▼

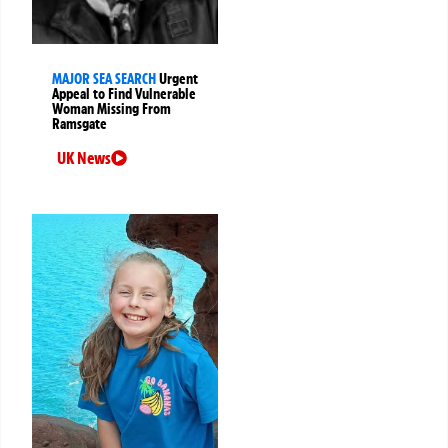
MAJOR SEA SEARCH
Urgent
Appeal to Find Vulnerable
Woman Missing From
Ramsgate
UK News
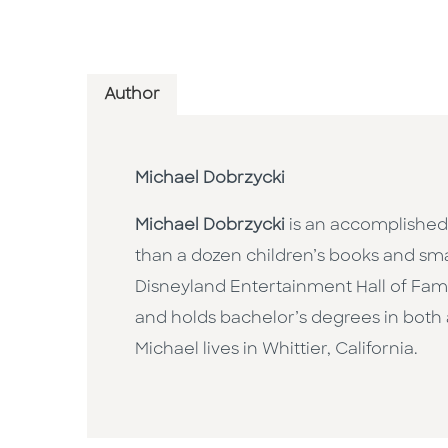
Author
Michael Dobrzycki
Michael Dobrzycki
is an accomplished 
than a dozen children’s books and smal
Disneyland Entertainment Hall of Fame.
and holds bachelor’s degrees in both ar
Michael lives in Whittier, California.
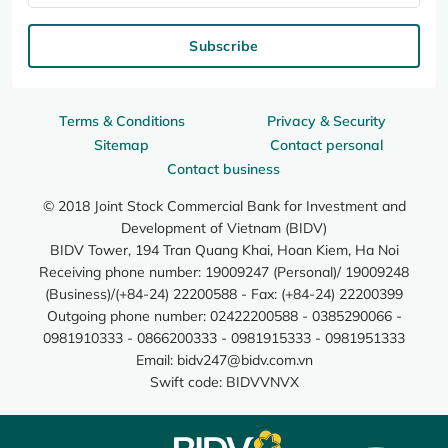
Subscribe
Terms & Conditions
Privacy & Security
Sitemap
Contact personal
Contact business
© 2018 Joint Stock Commercial Bank for Investment and
Development of Vietnam (BIDV)
BIDV Tower, 194 Tran Quang Khai, Hoan Kiem, Ha Noi
Receiving phone number: 19009247 (Personal)/ 19009248
(Business)/(+84-24) 22200588 - Fax: (+84-24) 22200399
Outgoing phone number: 02422200588 - 0385290066 -
0981910333 - 0866200333 - 0981915333 - 0981951333
Email:
bidv247@bidv.com.vn
Swift code: BIDVVNVX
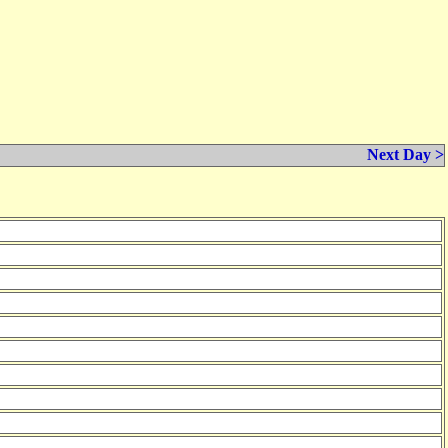
Next Day >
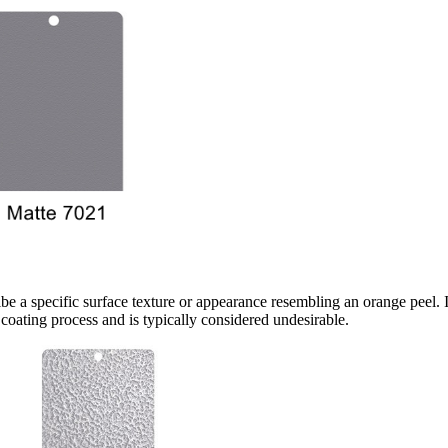
a specific surface texture or appearance resembling an orange peel. It 
oating process and is typically considered undesirable.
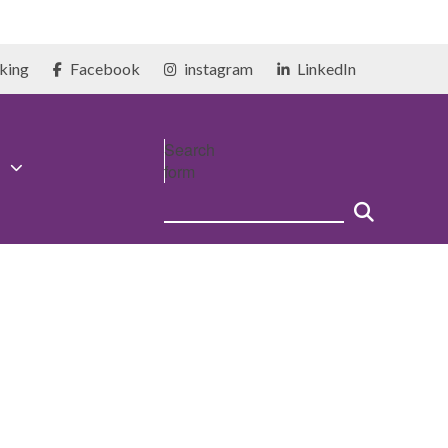
king
Facebook
instagram
LinkedIn
Search
form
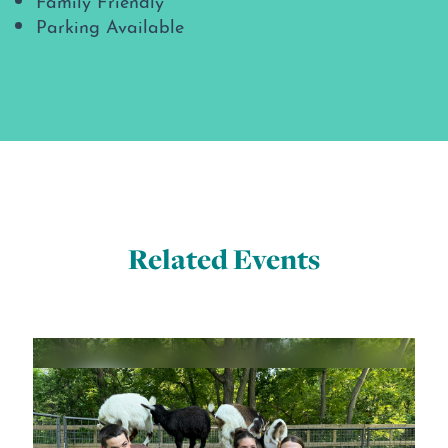
Parking Available
Related Events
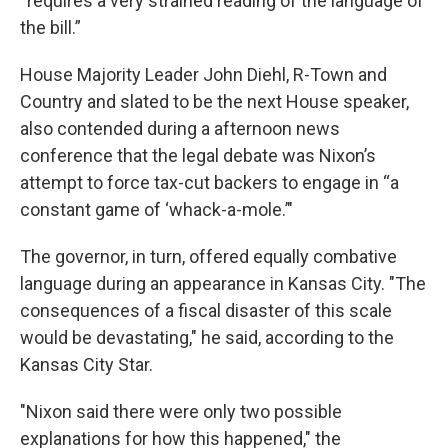
“requires a very strained reading of the language of
the bill.”
House Majority Leader John Diehl, R-Town and
Country and slated to be the next House speaker,
also contended during a afternoon news
conference that the legal debate was Nixon’s
attempt to force tax-cut backers to engage in “a
constant game of ‘whack-a-mole.’"
The governor, in turn, offered equally combative
language during an appearance in Kansas City. "The
consequences of a fiscal disaster of this scale
would be devastating," he said, according to the
Kansas City Star.
"Nixon said there were only two possible
explanations for how this happened," the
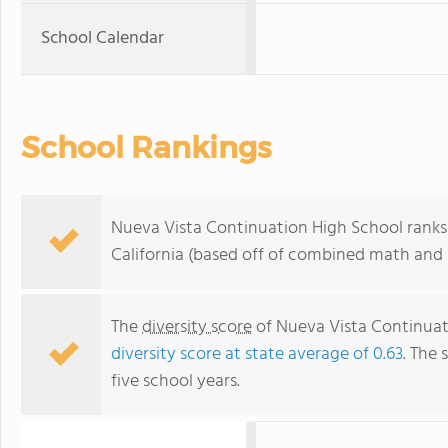
School Calendar
School Rankings
Nueva Vista Continuation High School ranks 
California (based off of combined math and r
The
diversity score
of Nueva Vista Continuati
diversity score at state average of 0.63
. The 
five school years.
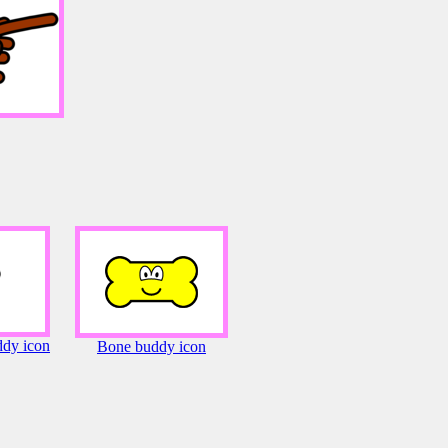
dy icon
Bone buddy icon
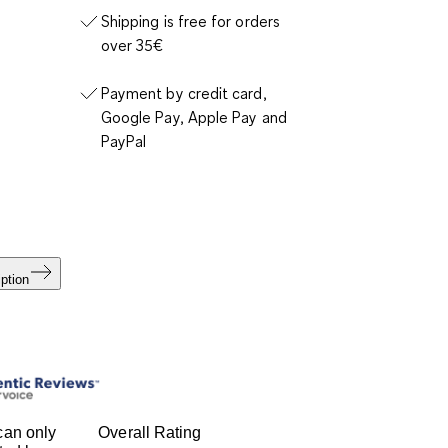
Shipping is free for orders
over 35€
Payment by credit card,
Google Pay, Apple Pay and
PayPal
ption
can only
Overall Rating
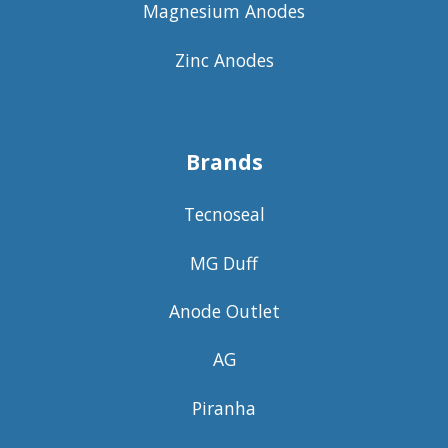
Magnesium Anodes
Zinc Anodes
Brands
Tecnoseal
MG Duff
Anode Outlet
AG
Piranha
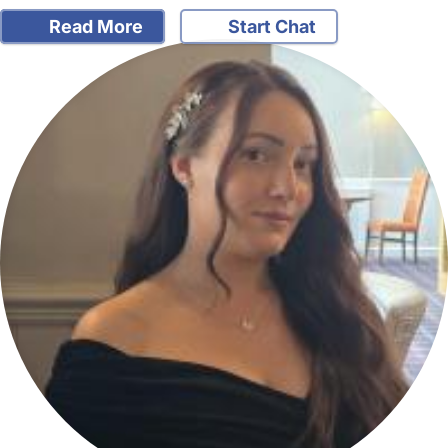
Read More
Start Chat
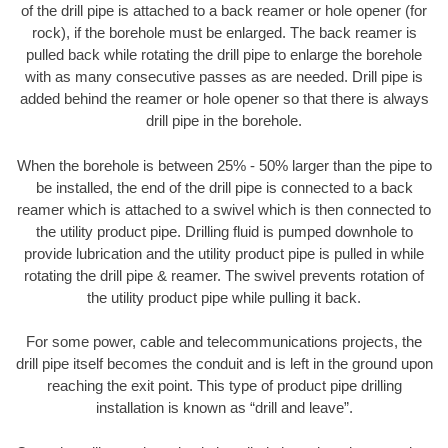
of the drill pipe is attached to a back reamer or hole opener (for
rock), if the borehole must be enlarged. The back reamer is
pulled back while rotating the drill pipe to enlarge the borehole
with as many consecutive passes as are needed. Drill pipe is
added behind the reamer or hole opener so that there is always
drill pipe in the borehole.
When the borehole is between 25% - 50% larger than the pipe to
be installed, the end of the drill pipe is connected to a back
reamer which is attached to a swivel which is then connected to
the utility product pipe. Drilling fluid is pumped downhole to
provide lubrication and the utility product pipe is pulled in while
rotating the drill pipe & reamer. The swivel prevents rotation of
the utility product pipe while pulling it back.
For some power, cable and telecommunications projects, the
drill pipe itself becomes the conduit and is left in the ground upon
reaching the exit point. This type of product pipe drilling
installation is known as “drill and leave”.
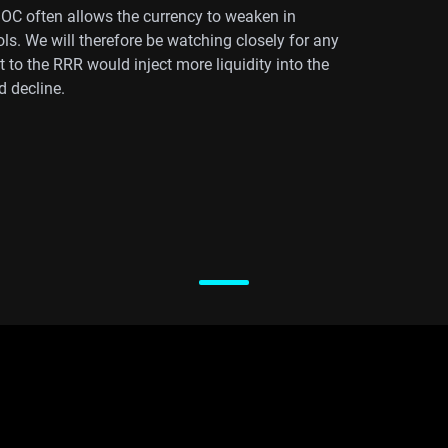
BOC often allows the currency to weaken in
ls. We will therefore be watching closely for any
to the RRR would inject more liquidity into the
d decline.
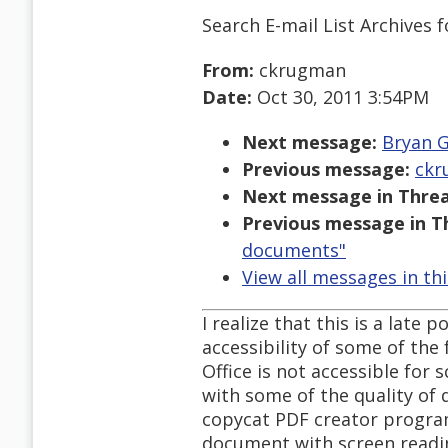
Search E-mail List Archives
f
From:
ckrugman
Date:
Oct 30, 2011 3:54PM
Next message:
Bryan G
Previous message:
ckr
Next message in Threa
Previous message in T
documents"
View all messages in th
I realize that this is a late 
accessibility of some of the
Office is not accessible for
with some of the quality of
copycat PDF creator progra
document with screen readi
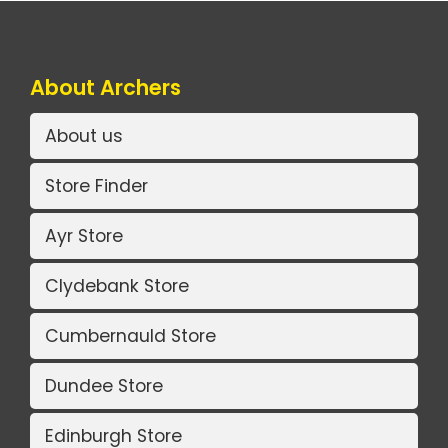
About Archers
About us
Store Finder
Ayr Store
Clydebank Store
Cumbernauld Store
Dundee Store
Edinburgh Store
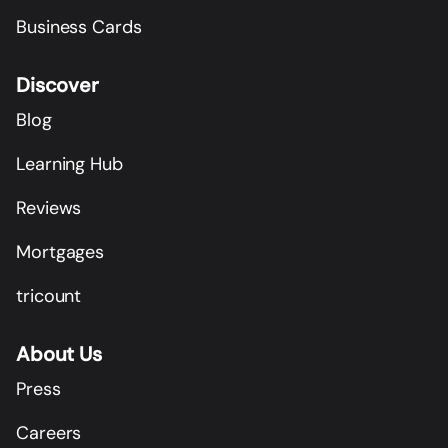
Business Cards
Discover
Blog
Learning Hub
Reviews
Mortgages
tricount
About Us
Press
Careers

▲

The answer should be a number alone: how many lines of the entries hold the word "diversity"?

SOLUTION FOR THIS EXERCISE:
2